Она смотрит на меня пронзительно.
— Ты уже понял, Рома. Если ты не возьмёшь меня в команду, я всё равно буду помогать тебе. Но я прошу тебя — возьми! Я ДОЛЖНА, понимаешь? Это дело, равного которому у меня больше не будет, сколько бы я ни прожила.
Я улыбаюсь широко, как только могу.
— Цанг. Она с нами.
Цанг долго прядает ушами, потом согласно обнажает зубы в улыбке.
— Решение принято!
Свирка хватает меня под мышки, распрямляясь, словно пружина, подбрасывает в воздух. От неожиданности я хлопаю крыльями, зависая на пару секунд, неуклюже опускаюсь, взметнув тучу песка.
— Только меня не бросай, — скалится Цанг. — Я не ангел, летать не умею.
— Тебя бросишь! Ты вон какой здоровенный!
Глава 22
Отсрочка апокалипсиса
Вязь символов и букв Высшей письменности бежит по экрану. Тестируемые системы одна за другой сообщают о полной исправности, но я почти не гляжу на экран. Зачем мне вслушиваться в слова собственного смертного приговора?
Не успели. Мы ничего не успели придумать, ни я, ни Семь тысяч сто восьмидесятый. И поэтому завтра всё кончится. Потому что завтра состоится пробный запуск величайшего в мире кварк-реактора.

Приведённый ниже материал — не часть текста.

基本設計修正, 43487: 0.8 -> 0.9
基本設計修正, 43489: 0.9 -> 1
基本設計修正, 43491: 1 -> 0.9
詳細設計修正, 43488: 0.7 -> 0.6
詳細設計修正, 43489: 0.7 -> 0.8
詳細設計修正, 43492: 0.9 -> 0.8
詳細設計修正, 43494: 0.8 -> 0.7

Дверь кабинета бесшумно отходит в сторону, и в помещение тяжело входит Семь тысяч сто восьмидесятый. Заговорщик и диверсант, мятежник и террорист.
— Ну что, Пятьсот двадцать пятый? Всё идёт как идёт?

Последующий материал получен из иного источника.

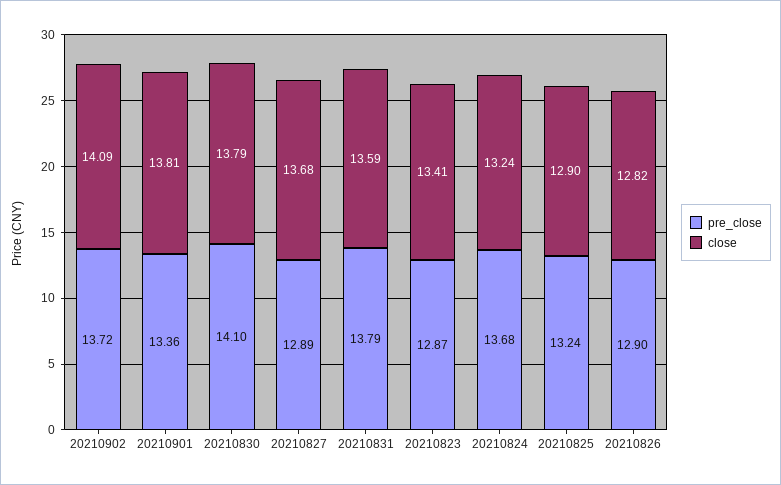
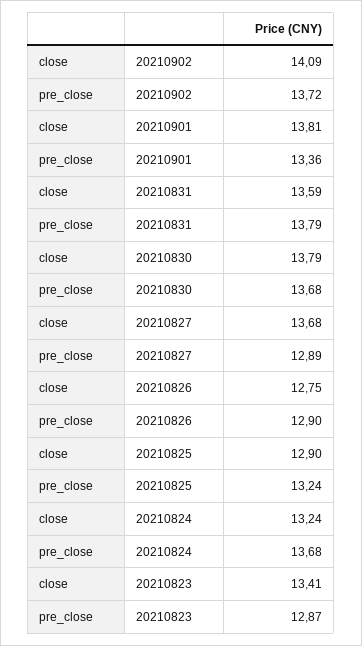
pre_close, 20210830: 14.1 -> 13.68
close, 20210826: 12.82 -> 12.75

Я одним движением гашу экран.
— Я ничего не могу придумать. Кроме откровенного самоубийства, разумеется.
Он садится в углу, привалившись спиной к стене.

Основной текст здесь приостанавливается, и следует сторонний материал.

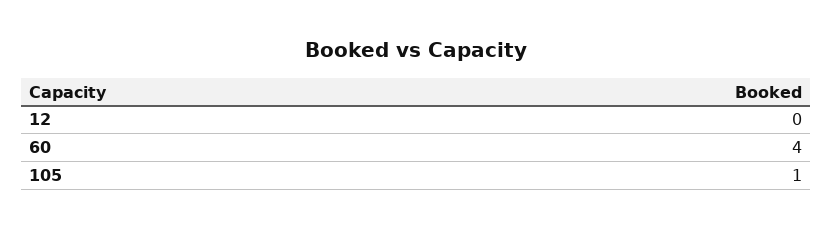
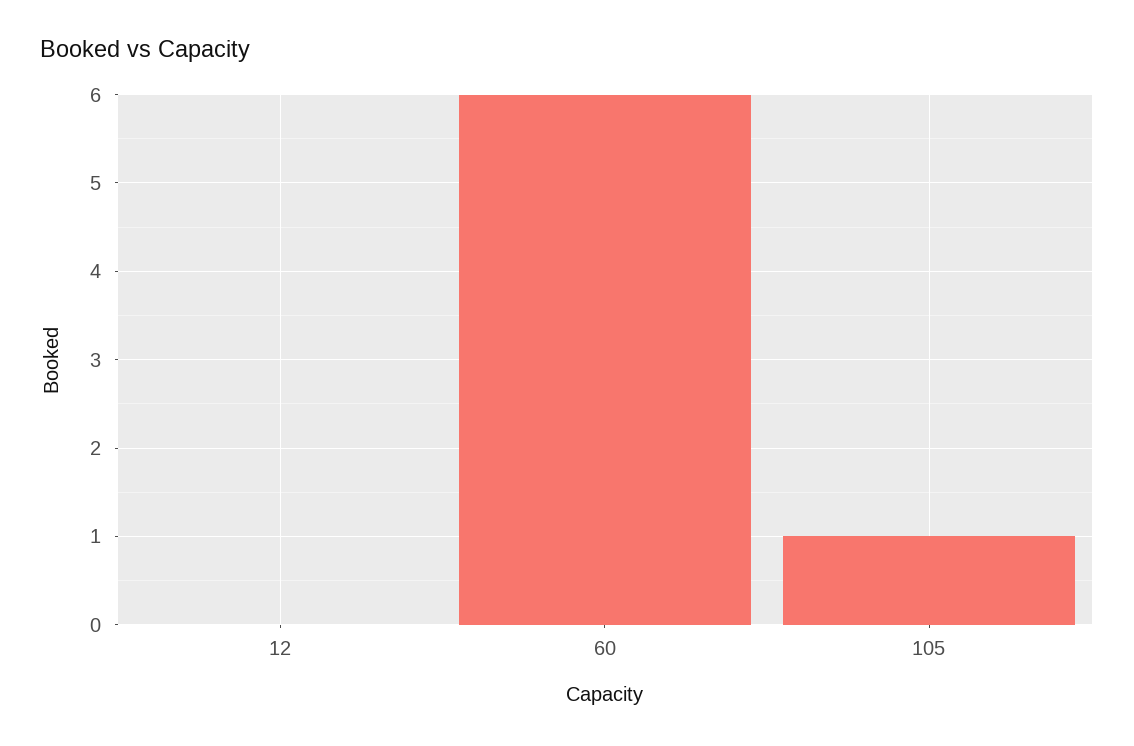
60: 4 -> 6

— Как ни смешно, я тоже...
Мы молчим. Что говорить?
— Мне сегодня приснился престранный сон... — он чуть прикрывает глаза. Поведение, совершенно невозможное с точки субординации... Кому она нужна, эта субординация, когда завтра всё кончится?
— Что за сон? — механически спрашиваю я, разглядывая собственное отражение в тёмной глади погашенного экрана.
— Боюсь, ты не поймёшь... да просто посчитаешь меня за сумасшедшего. Ты не готов.
— А ты, значит, готов? — меня начинает раздражать бесплодное умствование.
— Скажи, что ты хотел бы сделать в свой последний день?
Я скрещиваю руки на груди.
— Всё, чтобы этот день стал не последним. Следующий идиотский вопрос?
Он отвечает не сразу.
— Но ведь он так или иначе наступит, последний день... Самоубийство, говоришь? Жаль... А придётся.
— Не понял?
И снова он молчит долго, долго.
— Ты скажешь, что центральная камера нуждается в дополнительной проверке. Я пойду туда и... Системы безопасности и пожаротушения отключить придётся заранее, естественно. Всё придётся сделать сегодня, перед продувкой стакана аргоном. Потом туда уже не попасть.
Я молчу. Потому что теперь точно уверен — он сумасшедший.
— Ну что, начальник, работаем?
Теперь уже я отвечаю не сразу.
— Скажи, Семь тысяч сто восьмидесятый... Только один вопрос. Зачем? Зачем тебе этот мир, если тебя в нём не будет? Не всё ли нам равно, что будет с этим миром после нас?